##### Extracted text #####
By Sasha Glim
Public monuments are designed by those in power, and we must come up with new ways to memorialize history, says Valerio Ciriaci, filmmaker and creator of the documentary Stonebreakers.
“There is no worse way of telling history than a monument,” Ciriaci told a UC Santa Barbara audience earlier this month. “A monument, by definition, is a statement of power and presence in a public square and somebody put it there to convey certain meanings.”
Ciriaci, along with the film’s producer and cinematographer Izaak Liptzin, were hosted by UCSB’s Carsey-Wolf Center in collaboration with the university’s Transnational Italian Studies program for a screening and discussion of the film.
“The documentary chronicles the heated conflict around public monuments and the politics of memorialization,” said moderator Stephanie Malia Hom, an associate professor in Transnational Italian Studies, as she introduced the film.
##### The data #####
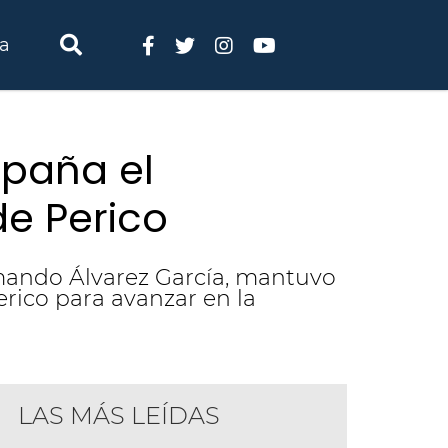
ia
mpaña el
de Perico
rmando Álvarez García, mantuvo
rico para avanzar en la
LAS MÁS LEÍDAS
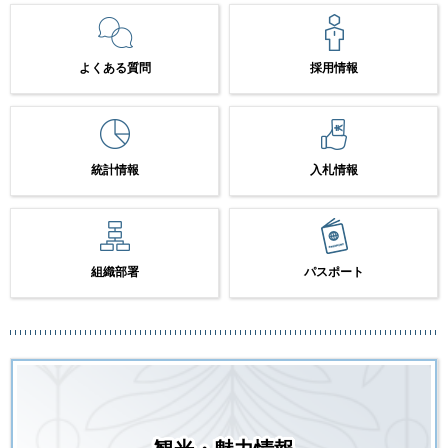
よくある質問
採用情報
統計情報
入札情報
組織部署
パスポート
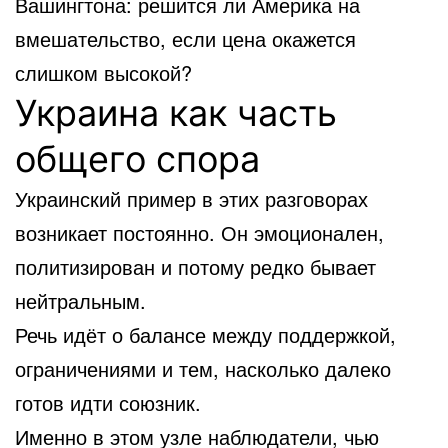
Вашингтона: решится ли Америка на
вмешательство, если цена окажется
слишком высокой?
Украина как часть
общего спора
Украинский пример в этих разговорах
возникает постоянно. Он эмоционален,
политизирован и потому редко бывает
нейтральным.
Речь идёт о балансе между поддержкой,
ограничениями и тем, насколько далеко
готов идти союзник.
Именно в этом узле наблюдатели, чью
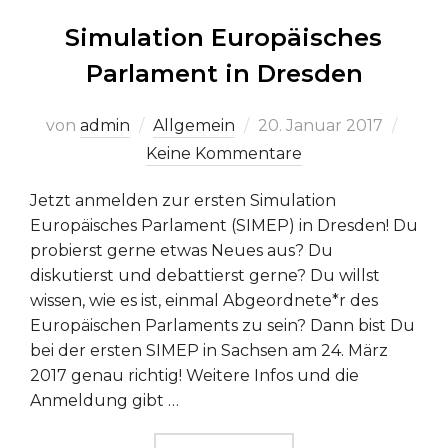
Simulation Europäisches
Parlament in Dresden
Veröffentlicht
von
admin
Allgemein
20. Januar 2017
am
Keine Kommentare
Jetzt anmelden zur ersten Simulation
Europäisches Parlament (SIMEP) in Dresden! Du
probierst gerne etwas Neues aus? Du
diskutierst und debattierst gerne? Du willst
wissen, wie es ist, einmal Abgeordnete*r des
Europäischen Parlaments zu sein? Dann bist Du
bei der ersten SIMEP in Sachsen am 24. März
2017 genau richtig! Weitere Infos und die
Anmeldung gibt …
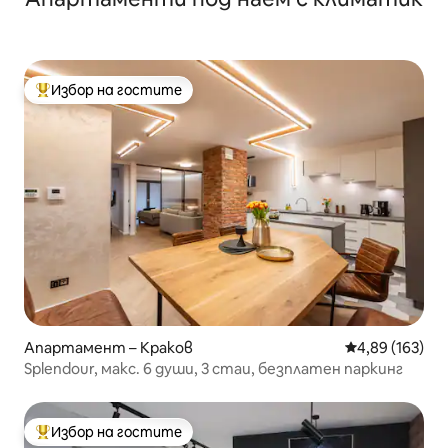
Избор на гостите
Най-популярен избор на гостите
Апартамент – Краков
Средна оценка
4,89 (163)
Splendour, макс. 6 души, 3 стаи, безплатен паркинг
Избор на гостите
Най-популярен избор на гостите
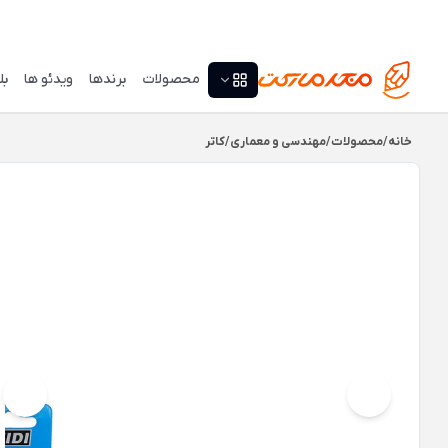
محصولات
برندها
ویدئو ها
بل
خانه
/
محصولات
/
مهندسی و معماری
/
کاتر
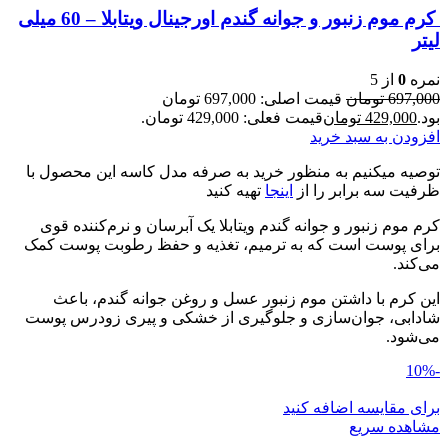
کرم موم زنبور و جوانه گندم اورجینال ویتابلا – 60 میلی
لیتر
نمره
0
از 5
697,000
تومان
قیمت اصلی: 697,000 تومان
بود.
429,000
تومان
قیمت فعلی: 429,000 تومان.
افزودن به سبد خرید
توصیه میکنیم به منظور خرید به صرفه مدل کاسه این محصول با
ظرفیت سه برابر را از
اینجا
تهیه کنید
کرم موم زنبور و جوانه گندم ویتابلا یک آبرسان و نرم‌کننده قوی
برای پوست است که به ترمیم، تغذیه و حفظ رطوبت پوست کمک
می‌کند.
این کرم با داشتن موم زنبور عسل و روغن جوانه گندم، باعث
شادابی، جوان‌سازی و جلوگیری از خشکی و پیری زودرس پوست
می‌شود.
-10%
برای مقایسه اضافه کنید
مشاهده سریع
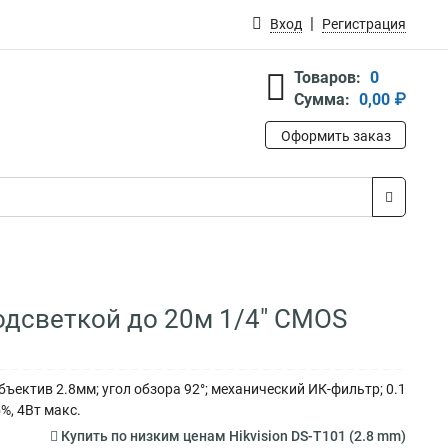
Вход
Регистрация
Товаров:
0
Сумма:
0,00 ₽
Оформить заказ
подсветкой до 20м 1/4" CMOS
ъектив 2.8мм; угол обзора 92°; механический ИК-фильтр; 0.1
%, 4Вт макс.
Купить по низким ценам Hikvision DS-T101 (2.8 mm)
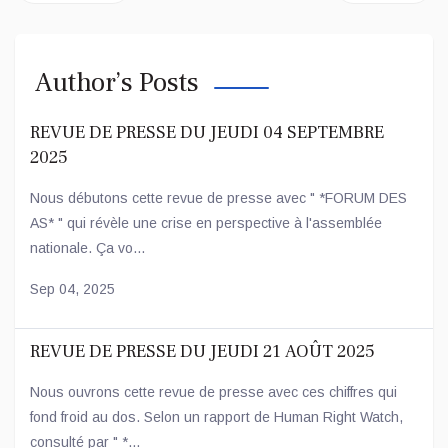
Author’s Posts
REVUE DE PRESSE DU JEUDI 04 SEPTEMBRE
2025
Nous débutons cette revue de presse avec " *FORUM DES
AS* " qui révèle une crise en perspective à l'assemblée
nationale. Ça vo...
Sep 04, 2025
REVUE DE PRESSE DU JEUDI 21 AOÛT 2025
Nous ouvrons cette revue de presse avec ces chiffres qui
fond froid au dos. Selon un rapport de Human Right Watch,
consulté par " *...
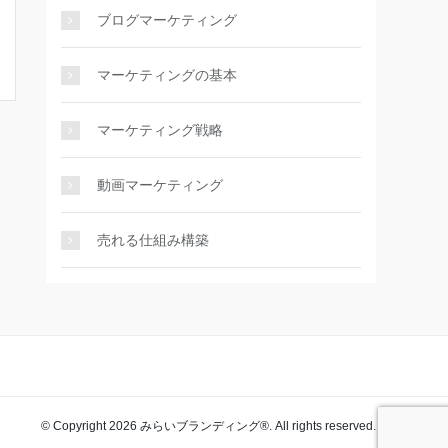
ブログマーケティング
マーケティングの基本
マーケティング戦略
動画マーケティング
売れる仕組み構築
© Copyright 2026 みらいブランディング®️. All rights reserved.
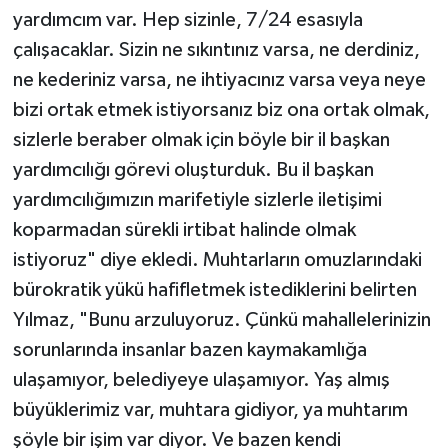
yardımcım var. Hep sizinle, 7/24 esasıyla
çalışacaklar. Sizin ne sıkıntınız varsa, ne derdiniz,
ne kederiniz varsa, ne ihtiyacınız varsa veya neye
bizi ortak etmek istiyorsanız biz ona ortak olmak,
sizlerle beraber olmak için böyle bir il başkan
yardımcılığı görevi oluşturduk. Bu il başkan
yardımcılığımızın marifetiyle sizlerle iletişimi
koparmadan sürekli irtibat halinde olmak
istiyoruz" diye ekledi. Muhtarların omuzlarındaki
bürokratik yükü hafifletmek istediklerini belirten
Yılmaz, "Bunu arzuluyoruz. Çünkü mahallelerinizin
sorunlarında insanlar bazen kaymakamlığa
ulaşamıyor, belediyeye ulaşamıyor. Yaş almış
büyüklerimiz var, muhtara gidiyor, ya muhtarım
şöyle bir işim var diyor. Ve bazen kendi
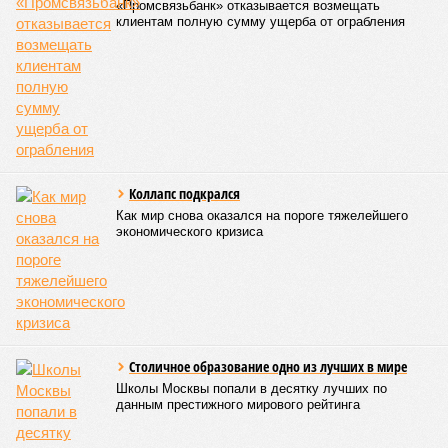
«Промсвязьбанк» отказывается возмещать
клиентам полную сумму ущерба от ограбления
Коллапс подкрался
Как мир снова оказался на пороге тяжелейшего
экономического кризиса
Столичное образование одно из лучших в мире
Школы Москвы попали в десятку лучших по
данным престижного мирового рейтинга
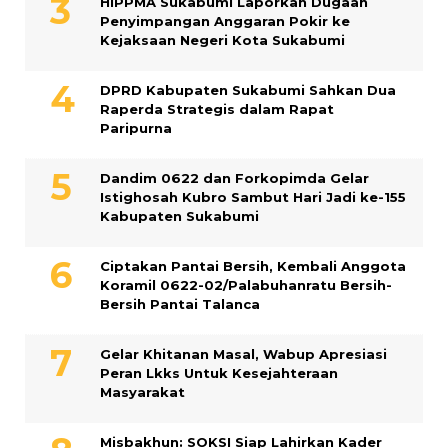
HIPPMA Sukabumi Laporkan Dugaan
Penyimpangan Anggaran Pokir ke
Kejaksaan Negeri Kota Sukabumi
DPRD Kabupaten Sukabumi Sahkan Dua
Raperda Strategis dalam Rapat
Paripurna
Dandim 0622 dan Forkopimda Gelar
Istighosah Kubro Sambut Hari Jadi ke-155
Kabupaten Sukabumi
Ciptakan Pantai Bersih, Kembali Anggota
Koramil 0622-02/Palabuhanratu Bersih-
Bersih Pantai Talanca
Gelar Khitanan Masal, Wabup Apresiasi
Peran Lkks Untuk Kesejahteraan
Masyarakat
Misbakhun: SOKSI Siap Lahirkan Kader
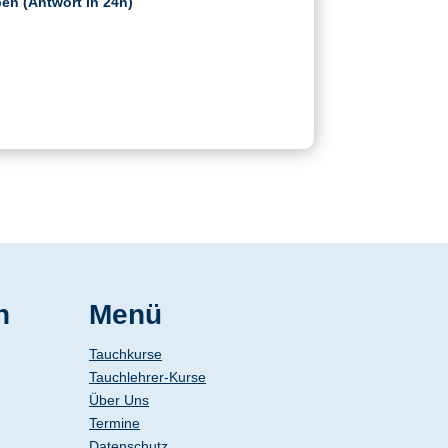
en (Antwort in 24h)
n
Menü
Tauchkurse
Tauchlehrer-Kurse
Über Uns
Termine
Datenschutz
#####
##### The data #####
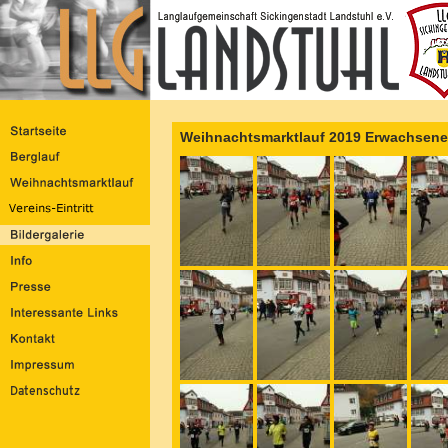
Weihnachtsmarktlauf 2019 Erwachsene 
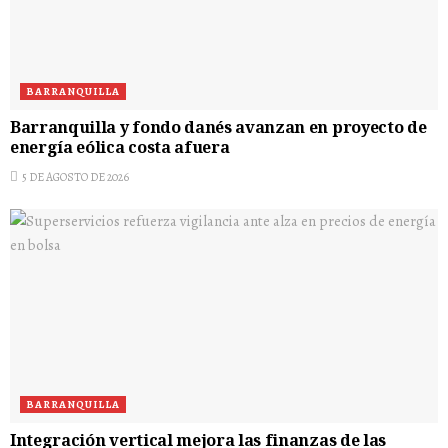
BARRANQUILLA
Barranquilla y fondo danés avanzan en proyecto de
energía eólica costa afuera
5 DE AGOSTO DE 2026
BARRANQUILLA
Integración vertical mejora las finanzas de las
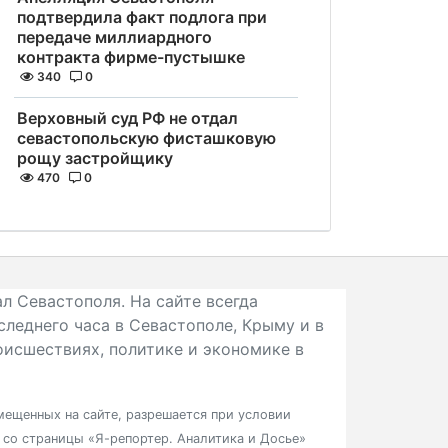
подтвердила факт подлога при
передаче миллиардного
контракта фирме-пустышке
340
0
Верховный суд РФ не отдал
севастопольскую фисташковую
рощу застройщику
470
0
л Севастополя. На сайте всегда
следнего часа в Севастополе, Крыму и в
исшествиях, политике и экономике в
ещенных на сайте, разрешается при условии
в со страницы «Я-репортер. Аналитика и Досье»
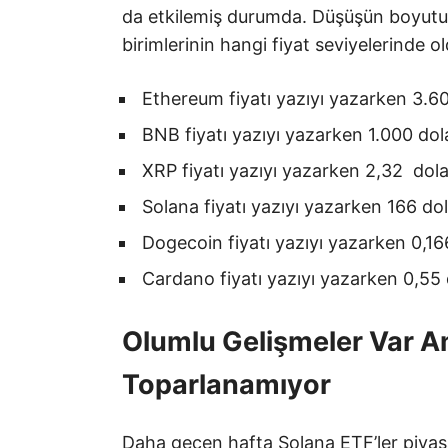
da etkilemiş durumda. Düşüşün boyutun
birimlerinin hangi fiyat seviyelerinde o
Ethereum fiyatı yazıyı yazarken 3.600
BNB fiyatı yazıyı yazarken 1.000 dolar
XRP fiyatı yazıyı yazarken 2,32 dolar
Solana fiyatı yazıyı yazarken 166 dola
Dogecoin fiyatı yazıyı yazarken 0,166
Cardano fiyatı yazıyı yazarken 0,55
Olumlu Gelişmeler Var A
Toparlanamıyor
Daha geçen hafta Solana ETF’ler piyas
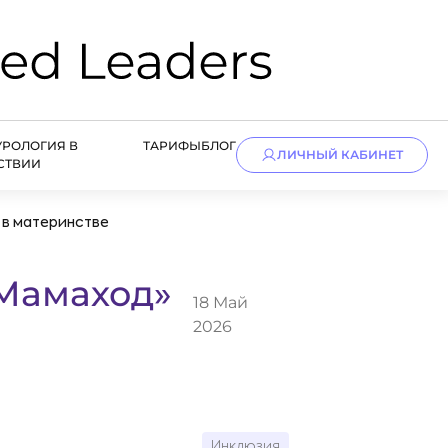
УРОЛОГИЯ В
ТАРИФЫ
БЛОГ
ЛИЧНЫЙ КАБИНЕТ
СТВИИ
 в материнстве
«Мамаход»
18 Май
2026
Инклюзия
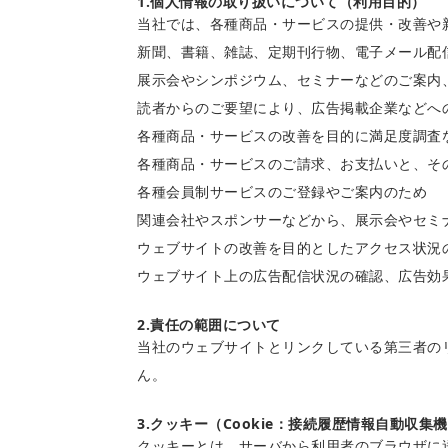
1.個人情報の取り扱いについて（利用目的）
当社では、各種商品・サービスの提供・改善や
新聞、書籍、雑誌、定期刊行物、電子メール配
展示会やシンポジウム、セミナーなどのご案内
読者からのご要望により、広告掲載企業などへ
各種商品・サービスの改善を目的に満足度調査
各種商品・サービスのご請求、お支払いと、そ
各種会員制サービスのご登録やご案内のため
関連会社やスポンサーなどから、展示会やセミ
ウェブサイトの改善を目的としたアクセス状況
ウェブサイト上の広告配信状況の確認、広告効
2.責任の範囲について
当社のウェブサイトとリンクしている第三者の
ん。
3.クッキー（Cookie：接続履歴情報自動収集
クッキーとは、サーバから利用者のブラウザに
#####
* **Assignment 1**
According to the article about the Stonebreakers screening, who moderated the event?
* **Assignment 2**
Extend the article about the Stonebreakers screening, starting right after its final sentence.
The lines were taken from a different source than the text.

* **Result 1**
Stephanie Malia Hom, an associate professor in Transnational Italian Studies.

* **Result 2**
The two filmmakers were curious as to why the Italian navigator Christopher Columbus was so revered in America but had not experienced a similar recognition in Italy. They discovered that Columbus statues were often constructed to improve the political standing of Italian Americans in the United States at a time when they were facing intense persecution.
The filmmakers originally set out to chronicle the fate of monuments to Columbus, but put that project on standby in May, 2020 due to the COVID-19 pandemic. When they resumed, they felt compelled to expand their scope.
“May 25 was the murder of George Floyd in Minneapolis that sparked the Black Lives Matter protest and when we started to see the Columbus monuments going down, immediately we resumed the project and understood we had to go beyond Columbus,” Ciriaci said.
The filmmakers went on a road trip around the United States to follow protests advocating for the removal of numerous public monuments.
“We need to open up a broader reflection on the way we memorialize history and also the way political activists can use the struggle to connect the past struggles to the present day,” Ciriaci said. “At the end it was really the people in the streets, again, again, and again. They were for practical change in the present as much as they were about retelling a more correct version of the past.”
Liptzin, the cinematographer for Stonebreakers, said that to pacify the protesters many city governments would make monuments disappear overnight. “If you just wake up one morning and a Columbus statue is just gone, I’m not sure that does much to advance what the material demands of the protesters were,” he said.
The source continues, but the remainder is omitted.